How can I enable observability features?

You can enable OpenTelemetry exports by setting the SPRING_PRODFILES_ACTIVE=otel environment variable. Refer to the Quick Start Guide for setting up OpenResponses with a full observability stack.

Development & Customization

How can I contribute to OpenResponses?

Contributions are welcome! Feel free to submit a Pull Request to the GitHub repository.

Can I add custom tools to OpenResponses?

Yes, OpenResponses supports custom tool configurations. Refer to the Custom Tool Configuration section in the Quick Start Guide.

Is the project still being actively developed?

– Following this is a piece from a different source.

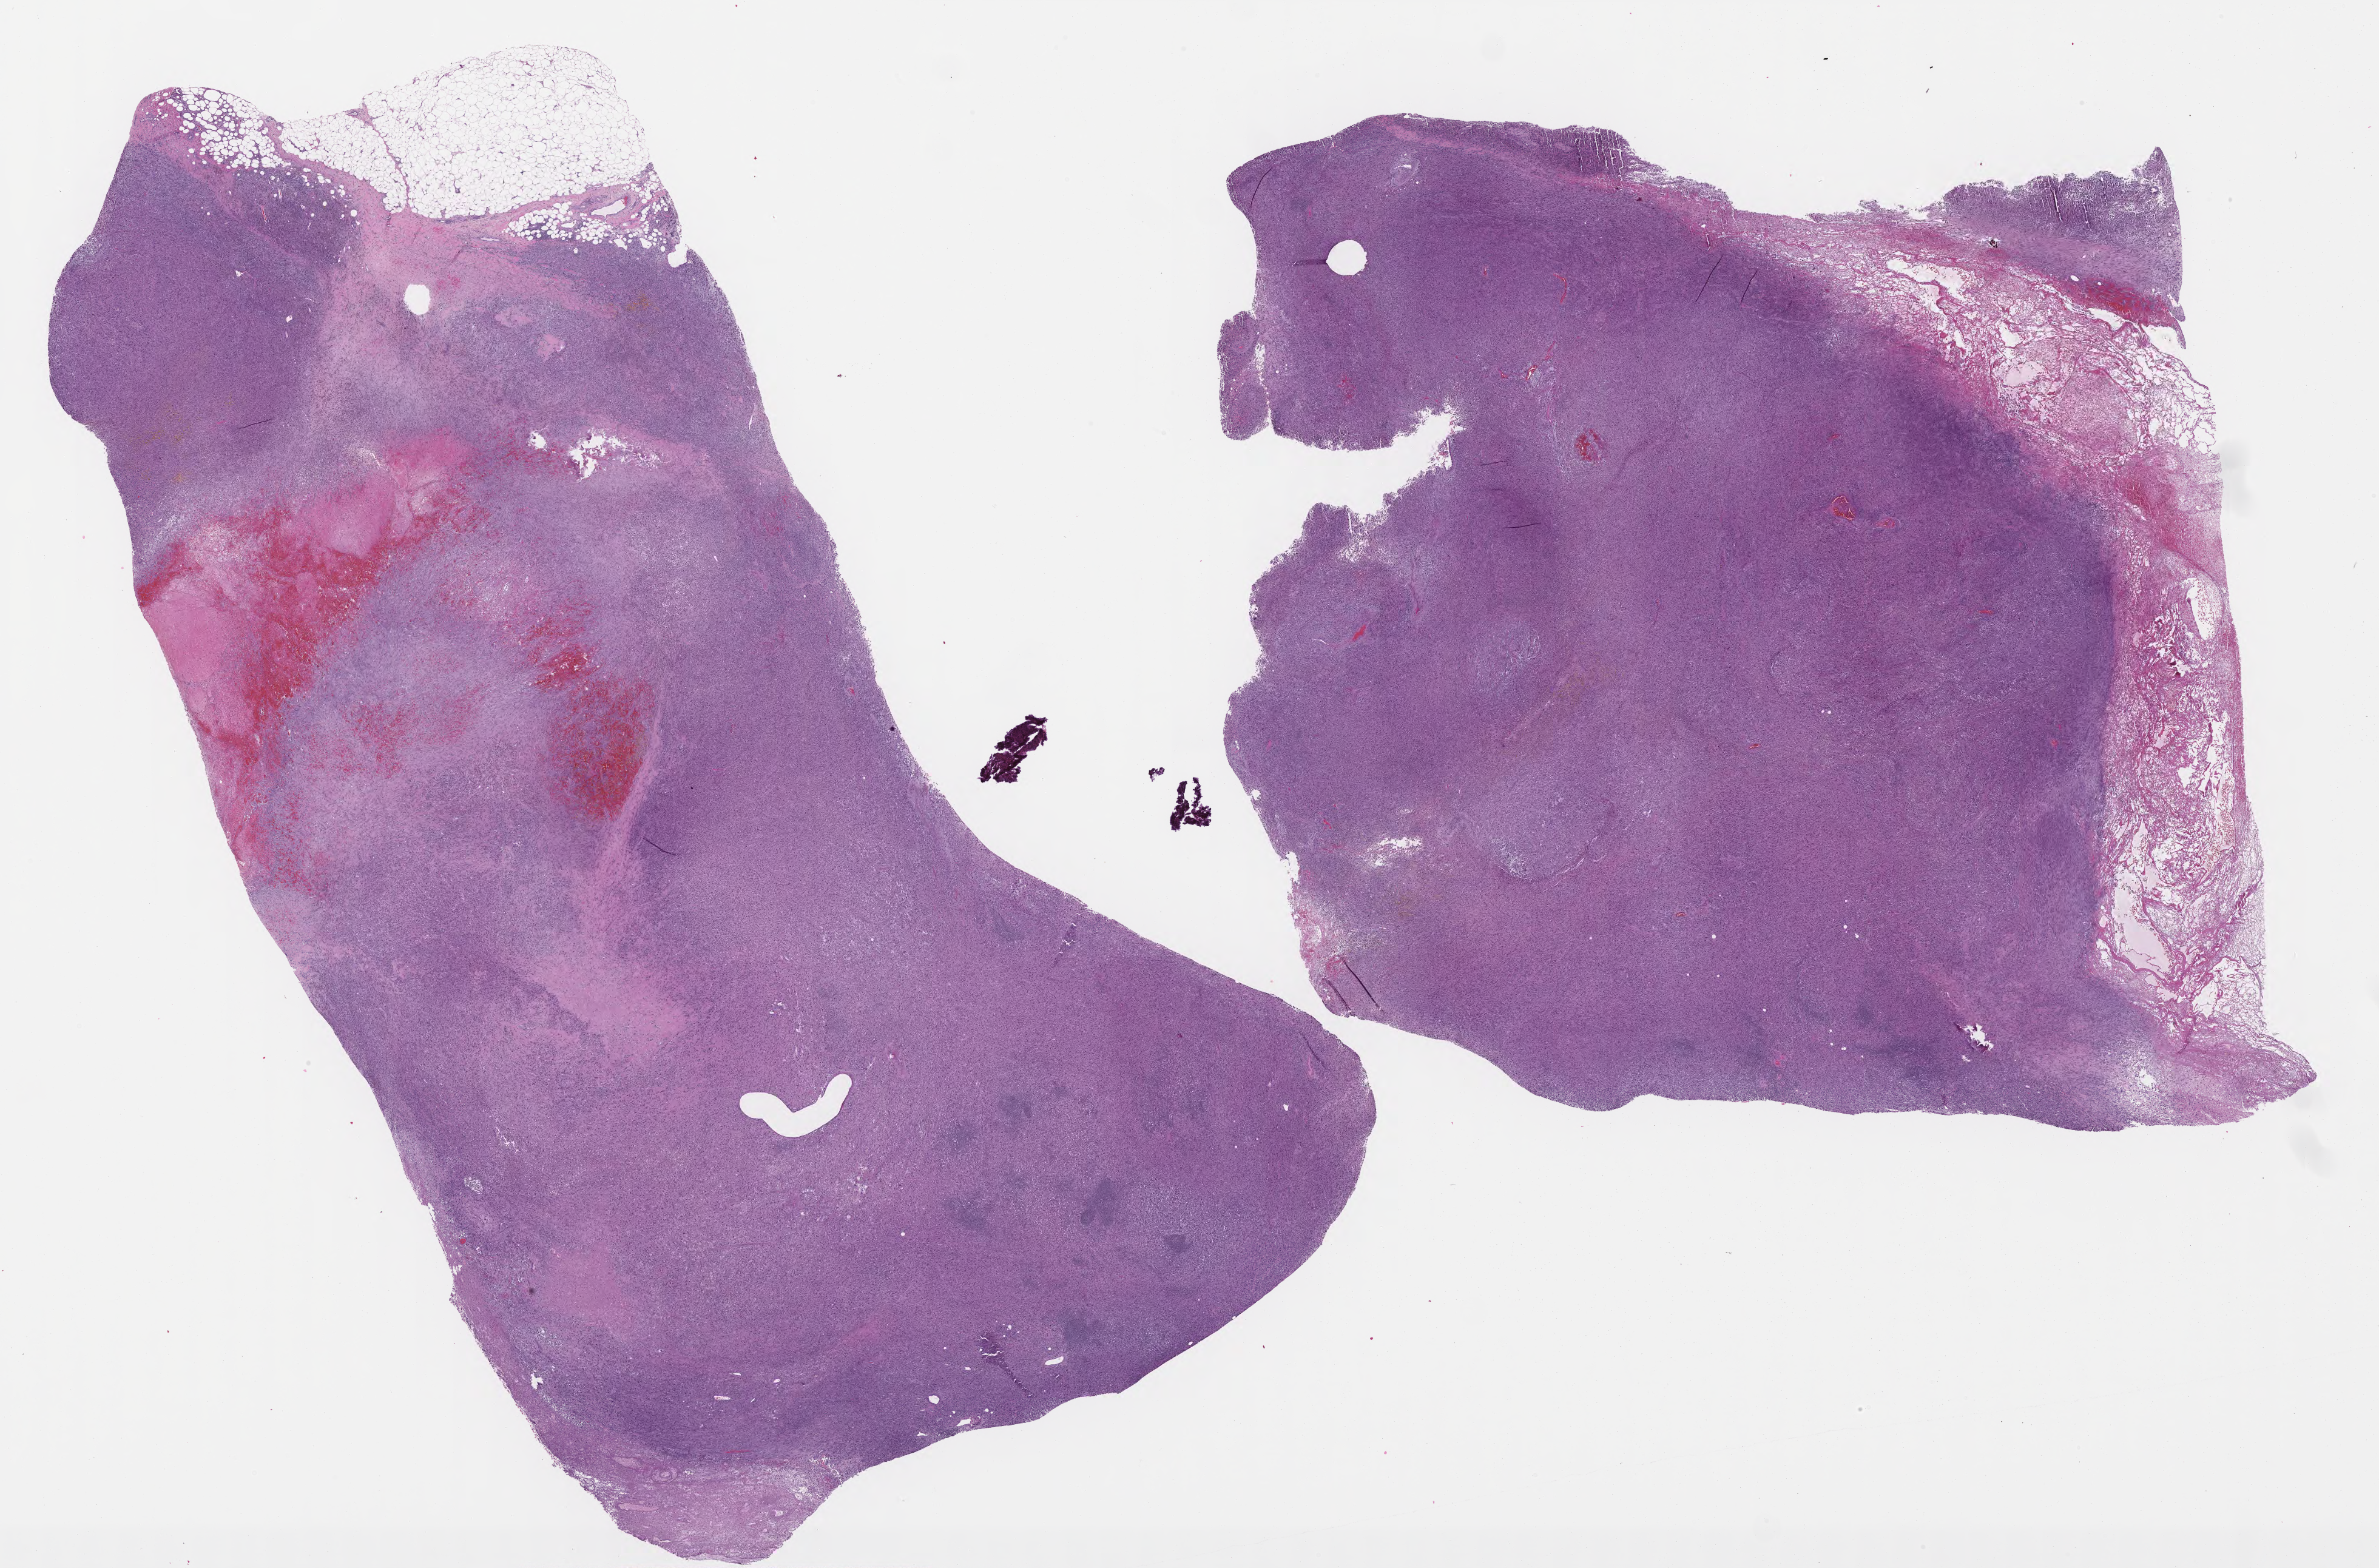
Whole-slide histology image, Hematoxylin and eosin (H&E) stained, a low-resolution overview of the entire scanned area, about 31.5 x 20.8 mm (acquisition: 40x scan), formalin-fixed paraffin-embedded (FFPE) diagnostic section, connective, subcutaneous and other soft tissues, primary tumour sample. Male patient; age at initial diagnosis 63 years.
Histologic diagnosis: Malignant fibrous histiocytoma.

Yes, OpenResponses is actively developed with new features continuously being added.

Support & Resources

Where can I get help if I encounter issues?

You can raise issues on the GitHub repository or refer to the documentation for troubleshooting guidance or join us on discord server.

Is OpenResponses suitable for production use?

OpenResponses is currently in alpha stage. While it provides production-ready features, the API and functionality are subject to breaking changes as development continues. Use with caution in production environments.